* [TRECHO DO TEXTO]

━━━━━━━━━━━━━━━━

23/08/2010
Este é o terceiro de uma série de cinco artigos escritos por Alan Lazalde para o blog espanhol Bitelia, em que ele faz uma “revisão da história da internet e das ideias libertárias que a sustentam”. No primeiro artigo, ele fala sobre a Arpanet e a origem da internet. No segundo, sobre a criação da World Wide Web (WWW). Este é sobre os algoritmos de software. Veja a tradução livre abaixo:
Código-fonte: o idioma homem-máquina
Um algoritmo é um método que segue um número finito de passos para resolver um problema. Para que um computador execute um algoritmo, este deve ser apresentado a ele em um formato que lhe seja inteligível, normalmente em sequências de zeros e uns (bits), algo como uma linguagem de máquina.
As pessoas não falam linguagens de máquina. Então como dão conseguem dar comandos a um computador? Como se consegue que um dispositivo de computação execute um algoritmo que, em princípio, não é nada mais que uma ideia na cabeça de seu criador? Na prática, isso é possível pelo uso das chamadas linguagens de programação.
Uma linguagem de programação é um meio-termo entre a linguagem natural, falada pelas pessoas, e uma linguagem de máquina, os bits. Uma pessoa capaz de aprender alguma linguagem de programação pode especificar, seguindo uma sintaxe (conjunto de regras que determinam a ordem e as relações das palavras na frase) precisa, o algoritmo que deseja implementar em um computador.
A especificação de um algoritmo, descrita em certa linguagem de programação, é conhecida como código-fonte (armazenado diretamente em um arquivo de texto). A transformação desses códigos em uma linguagem de máquina acontece em passos coordenados por um software chamado compilador.
A transformação final ocorre com a criação de um arquivo pronto para ser executado pelo equipamento de computação. Esse arquivo é o programa de software. Assim, o compilador não é nada mais que um software que transforma códigos-fonte em uma versão executável de software.

━━━━━━━━━━━━━━━━

* [TRECHO DOS DADOS]
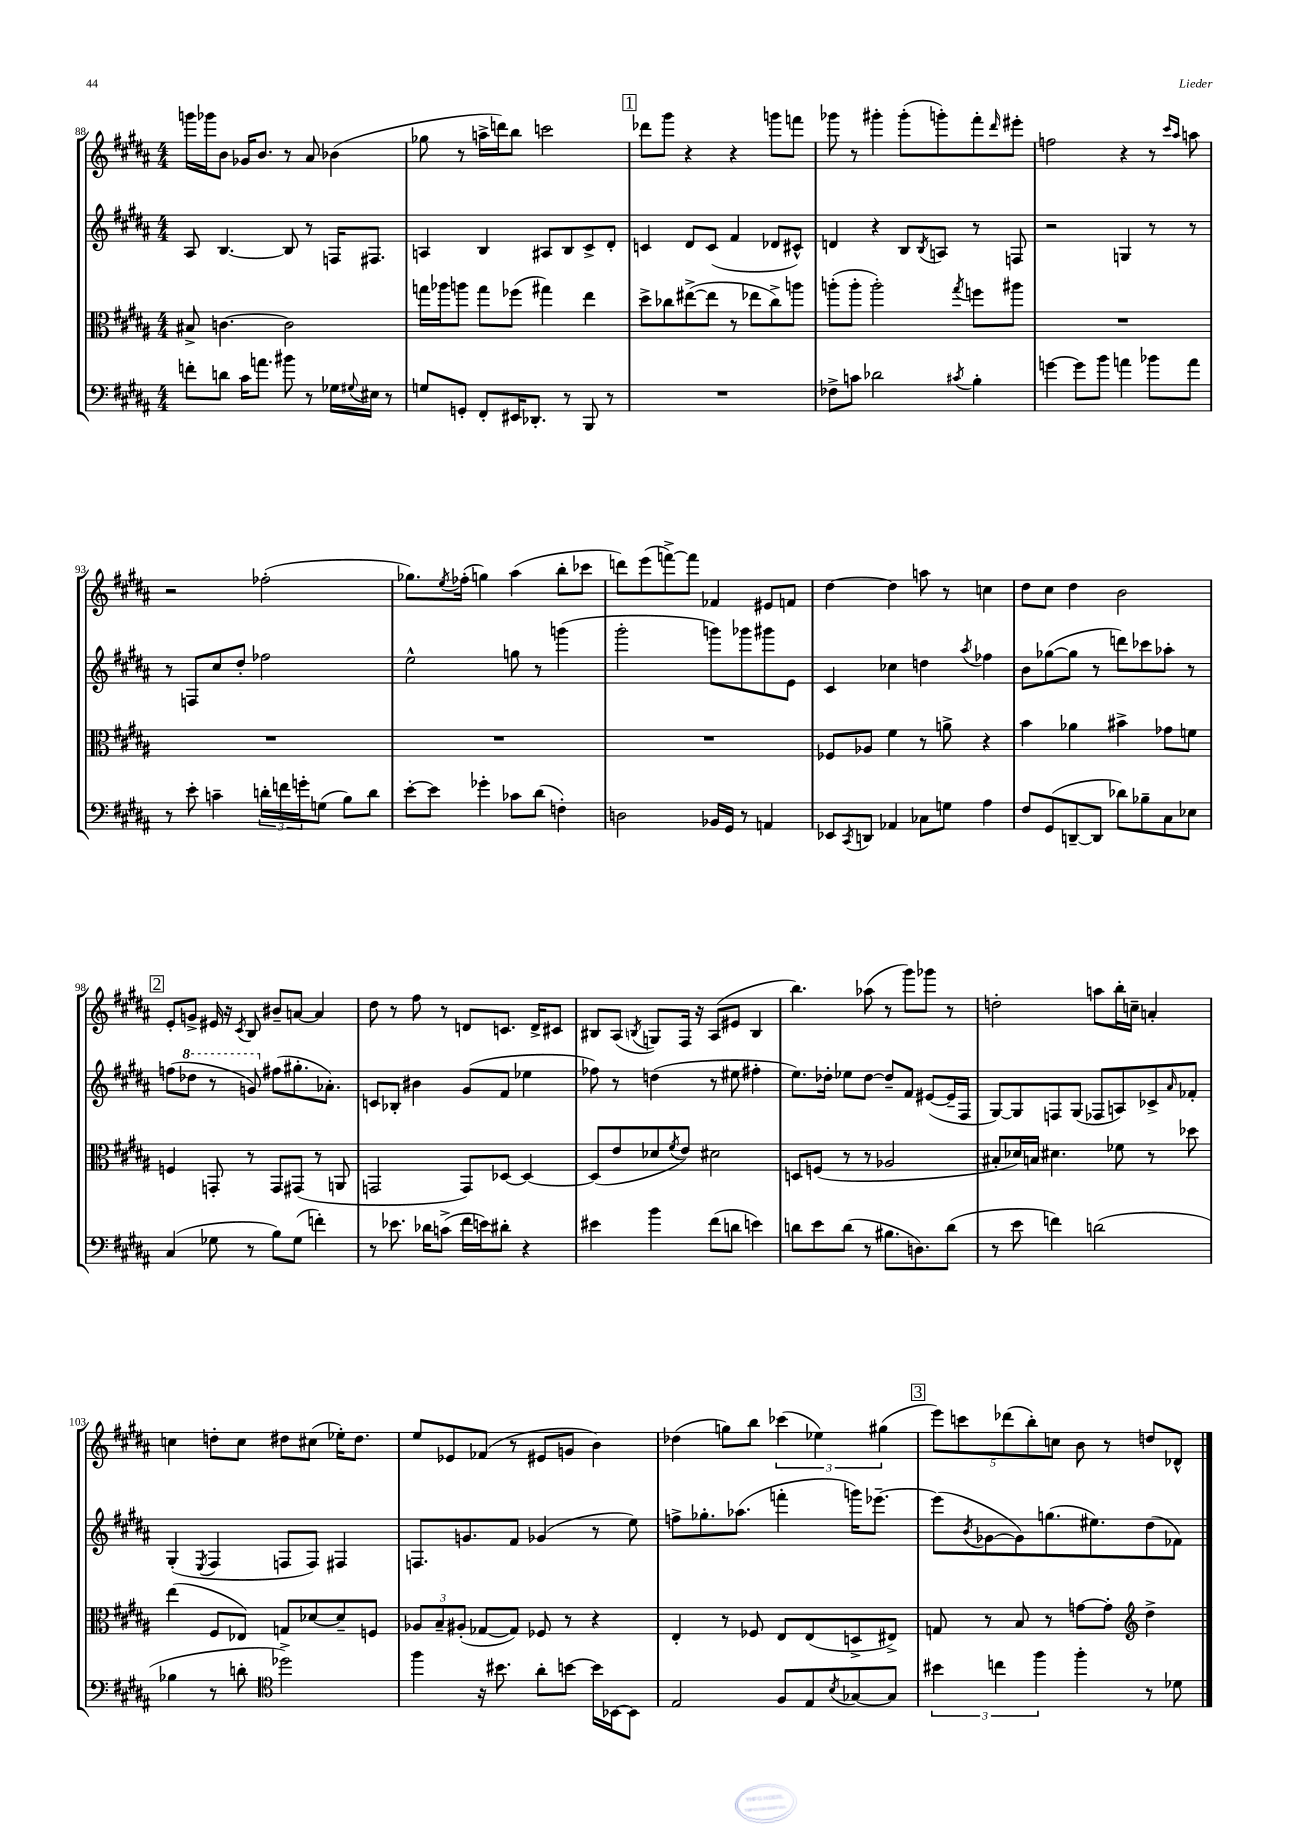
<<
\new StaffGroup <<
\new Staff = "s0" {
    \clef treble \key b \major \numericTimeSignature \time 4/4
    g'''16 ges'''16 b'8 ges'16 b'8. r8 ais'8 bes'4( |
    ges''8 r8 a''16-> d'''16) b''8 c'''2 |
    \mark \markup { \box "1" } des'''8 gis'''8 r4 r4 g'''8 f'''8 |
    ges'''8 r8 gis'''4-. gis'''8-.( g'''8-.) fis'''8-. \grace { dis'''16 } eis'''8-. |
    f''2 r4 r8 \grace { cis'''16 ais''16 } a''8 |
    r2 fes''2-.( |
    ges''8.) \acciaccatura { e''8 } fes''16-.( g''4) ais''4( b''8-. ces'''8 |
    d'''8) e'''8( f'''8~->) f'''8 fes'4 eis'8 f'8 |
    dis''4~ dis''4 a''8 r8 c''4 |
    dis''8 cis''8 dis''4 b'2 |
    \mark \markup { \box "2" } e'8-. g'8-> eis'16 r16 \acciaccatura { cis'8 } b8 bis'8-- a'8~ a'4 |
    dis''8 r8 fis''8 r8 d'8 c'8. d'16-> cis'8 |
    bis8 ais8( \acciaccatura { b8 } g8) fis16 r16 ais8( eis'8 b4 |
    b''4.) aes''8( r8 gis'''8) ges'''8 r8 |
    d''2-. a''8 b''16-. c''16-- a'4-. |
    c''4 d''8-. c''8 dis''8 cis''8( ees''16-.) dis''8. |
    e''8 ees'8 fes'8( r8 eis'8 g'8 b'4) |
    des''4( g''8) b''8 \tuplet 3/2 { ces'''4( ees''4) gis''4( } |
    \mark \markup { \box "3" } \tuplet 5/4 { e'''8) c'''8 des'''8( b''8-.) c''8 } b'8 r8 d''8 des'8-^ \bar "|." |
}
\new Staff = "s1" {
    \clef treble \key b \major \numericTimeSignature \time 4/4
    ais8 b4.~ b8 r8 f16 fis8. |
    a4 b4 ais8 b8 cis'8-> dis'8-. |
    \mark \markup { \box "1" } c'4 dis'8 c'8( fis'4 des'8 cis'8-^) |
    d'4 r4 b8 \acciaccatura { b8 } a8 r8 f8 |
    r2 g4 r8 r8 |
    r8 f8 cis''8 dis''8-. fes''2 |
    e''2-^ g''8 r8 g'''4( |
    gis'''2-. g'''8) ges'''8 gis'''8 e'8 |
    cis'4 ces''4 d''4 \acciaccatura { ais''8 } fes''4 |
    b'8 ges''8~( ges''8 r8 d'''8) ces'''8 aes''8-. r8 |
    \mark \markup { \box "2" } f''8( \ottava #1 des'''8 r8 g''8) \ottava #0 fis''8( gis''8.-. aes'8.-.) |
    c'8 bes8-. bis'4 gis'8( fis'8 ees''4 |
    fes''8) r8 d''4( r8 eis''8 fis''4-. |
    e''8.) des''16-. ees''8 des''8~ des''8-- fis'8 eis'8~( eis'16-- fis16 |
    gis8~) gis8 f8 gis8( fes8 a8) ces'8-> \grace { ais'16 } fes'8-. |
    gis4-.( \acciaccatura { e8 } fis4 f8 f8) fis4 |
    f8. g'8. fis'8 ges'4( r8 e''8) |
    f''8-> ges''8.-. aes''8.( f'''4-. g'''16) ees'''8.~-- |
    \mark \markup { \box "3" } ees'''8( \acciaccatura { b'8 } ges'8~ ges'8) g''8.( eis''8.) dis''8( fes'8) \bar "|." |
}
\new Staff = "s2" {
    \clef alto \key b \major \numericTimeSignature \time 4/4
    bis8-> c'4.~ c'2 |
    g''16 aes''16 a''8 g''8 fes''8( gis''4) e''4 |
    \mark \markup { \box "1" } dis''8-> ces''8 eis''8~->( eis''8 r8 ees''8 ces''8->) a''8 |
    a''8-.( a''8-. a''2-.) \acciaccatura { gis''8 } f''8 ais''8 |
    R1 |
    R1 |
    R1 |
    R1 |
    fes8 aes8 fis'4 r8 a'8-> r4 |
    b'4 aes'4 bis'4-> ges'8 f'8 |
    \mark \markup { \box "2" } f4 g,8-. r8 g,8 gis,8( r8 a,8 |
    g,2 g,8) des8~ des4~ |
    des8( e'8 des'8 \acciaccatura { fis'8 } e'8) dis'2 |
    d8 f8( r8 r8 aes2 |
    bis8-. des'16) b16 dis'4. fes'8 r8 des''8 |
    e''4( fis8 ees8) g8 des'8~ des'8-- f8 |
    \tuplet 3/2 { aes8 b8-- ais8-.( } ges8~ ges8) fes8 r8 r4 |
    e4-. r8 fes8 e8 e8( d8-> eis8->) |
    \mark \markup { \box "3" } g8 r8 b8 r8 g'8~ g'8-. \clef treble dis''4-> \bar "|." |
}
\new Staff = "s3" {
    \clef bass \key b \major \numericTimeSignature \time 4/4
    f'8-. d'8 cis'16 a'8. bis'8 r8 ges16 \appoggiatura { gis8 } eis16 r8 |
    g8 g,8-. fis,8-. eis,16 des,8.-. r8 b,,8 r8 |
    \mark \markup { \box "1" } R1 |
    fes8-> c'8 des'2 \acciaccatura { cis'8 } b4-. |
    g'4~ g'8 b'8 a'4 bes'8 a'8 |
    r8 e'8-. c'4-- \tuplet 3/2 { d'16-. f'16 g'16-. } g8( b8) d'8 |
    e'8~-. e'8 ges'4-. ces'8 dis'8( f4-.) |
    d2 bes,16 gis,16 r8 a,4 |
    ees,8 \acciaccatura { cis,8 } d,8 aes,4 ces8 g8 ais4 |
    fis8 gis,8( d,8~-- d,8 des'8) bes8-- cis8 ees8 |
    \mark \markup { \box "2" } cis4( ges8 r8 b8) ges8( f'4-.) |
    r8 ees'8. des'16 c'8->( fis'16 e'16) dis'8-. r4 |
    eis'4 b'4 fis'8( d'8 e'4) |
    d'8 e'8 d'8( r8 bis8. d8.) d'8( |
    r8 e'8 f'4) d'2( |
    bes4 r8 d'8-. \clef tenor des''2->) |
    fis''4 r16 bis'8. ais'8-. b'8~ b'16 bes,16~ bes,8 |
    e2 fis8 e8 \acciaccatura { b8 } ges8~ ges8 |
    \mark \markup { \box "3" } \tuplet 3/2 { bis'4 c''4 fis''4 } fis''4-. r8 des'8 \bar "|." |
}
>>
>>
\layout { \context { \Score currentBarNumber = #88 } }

━━━━━━━━━━━━━━━━

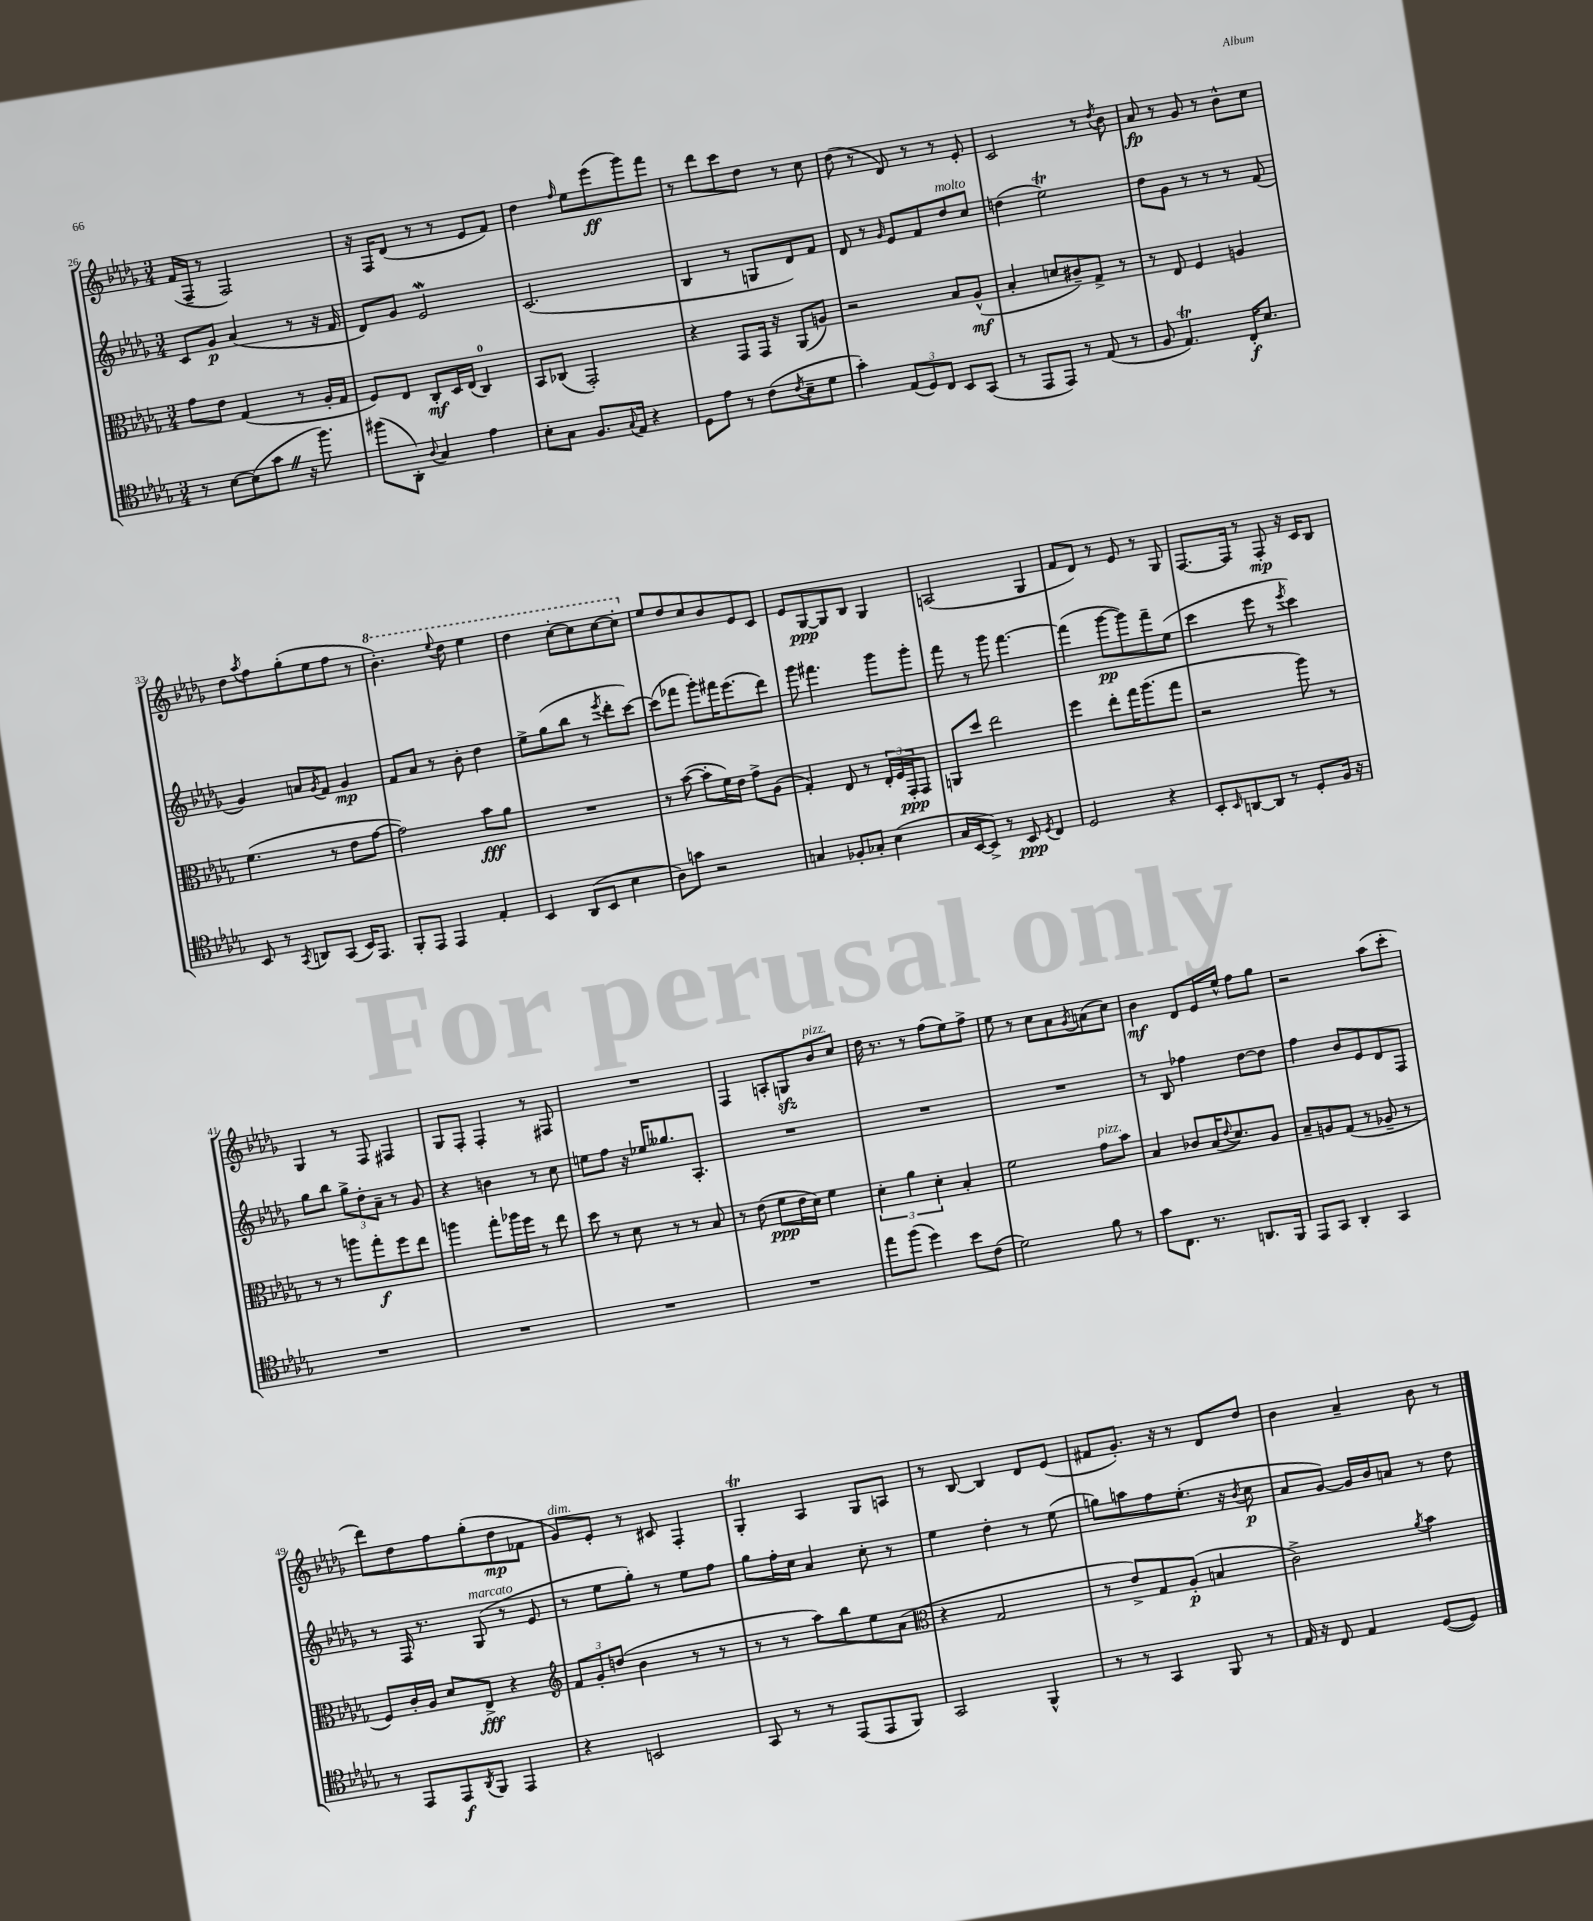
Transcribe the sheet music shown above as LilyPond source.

━━━━━━━━━━━━━━━━

* [O QUE FAZER]
**1.** Reproduza, sem mudar nada, o trecho do texto sobre código-fonte que começa em "As pessoas não" e termina em "em um computador.".
**2.** Escreva a continuação do texto sobre código-fonte a partir de onde ele para.
As linhas não têm nada a ver com isto.

* [RESULTADOS]
**1.**
As pessoas não falam linguagens de máquina. Então como dão conseguem dar comandos a um computador? Como se consegue que um dispositivo de computação execute um algoritmo que, em princípio, não é nada mais que uma ideia na cabeça de seu criador? Na prática, isso é possível pelo uso das chamadas linguagens de programação.
Uma linguagem de programação é um meio-termo entre a linguagem natural, falada pelas pessoas, e uma linguagem de máquina, os bits. Uma pessoa capaz de aprender alguma linguagem de programação pode especificar, seguindo uma sintaxe (conjunto de regras que determinam a ordem e as relações das palavras na frase) precisa, o algoritmo que deseja implementar em um computador.

**2.**
O computador Eniac, o primeiro construído para ser usado em propósitos gerais — de acordo com a versão mais aceita de sua história –, ativado a partir de 1947, era programado por meio de cabos e interruptores. Neste sentido, pode-se dizer que os programadores precisavam saber muito bem como o Eniac funcionava para poder introduzir na máquina os algoritmos de seu interesse.
Hoje, os programadores precisam saber um número cada vez menor de detalhes sobre as máquinas nas quais vão implementar seus algoritmos. Em vez disso, se concentram cada vez mais nos problemas que pretendem resolver usando essas máquinas. É provável que, no futuro, a linguagem natural e as linguagens de máquinas se juntem por meio de um mesmo código-fonte.
Software e conhecimento
Bem, se os algoritmos são ideias que resolvem problemas concretos e sua implementação, para serem executados por um computador, está descrita em um código-fonte escrito em alguma linguagem de programação, a quem pertence essa obra intelectual que é um software?
E se o software é uma soma de ideias (os algoritmos) e sua implementação (o código-fonte), quem, se não o programador (ou alguém contratado por ele) é seu proprietário legítimo?
É uma prática comum que a propriedade de um software pertença legalmente a quem registrar esse direito em um escritório de patentes ou de direitos autorais. Nos Estados Unidos, é possível patentear algoritmos e sua implementação em software. (No Brasil, não existe patente de software, mas sim direito autoral). Isso estimula as empresas de desenvolvimento a basear seu modelo de negócios na proteção de seu software, a fim de mantê-lo em segredo e protegido de possíveis concorrentes.
As licenças de uso de software, por sua vez, costumam ser muito específicas. Sua finalidade é advertir o usuário final para as maneiras legais de uso do software em questão e alertá-lo para não recorrer a práticas contrárias ao interesse de seus proprietários.
Independente disso, há quem que acredite que patentes e licenças tradicionais de software são na verdade ferramentas que limitam a liberdade fundamental de ter acesso ao conhecimento. Uma dessas pessoas é Richard Stallman, que em 1983 assumiu a tarefa de iniciar um movimento técnico e ideológico — e também religioso, em certo sentido — que levou muitos a reconsiderar profundamente o tema da propriedade intelectual do software.
A luta de Stallman começou fundamentada nos velhos princípios com os quais ele, um hacker, cresceu: colaborar para compartilhar o conhecimento, usando uma língua franca chamada código-fonte.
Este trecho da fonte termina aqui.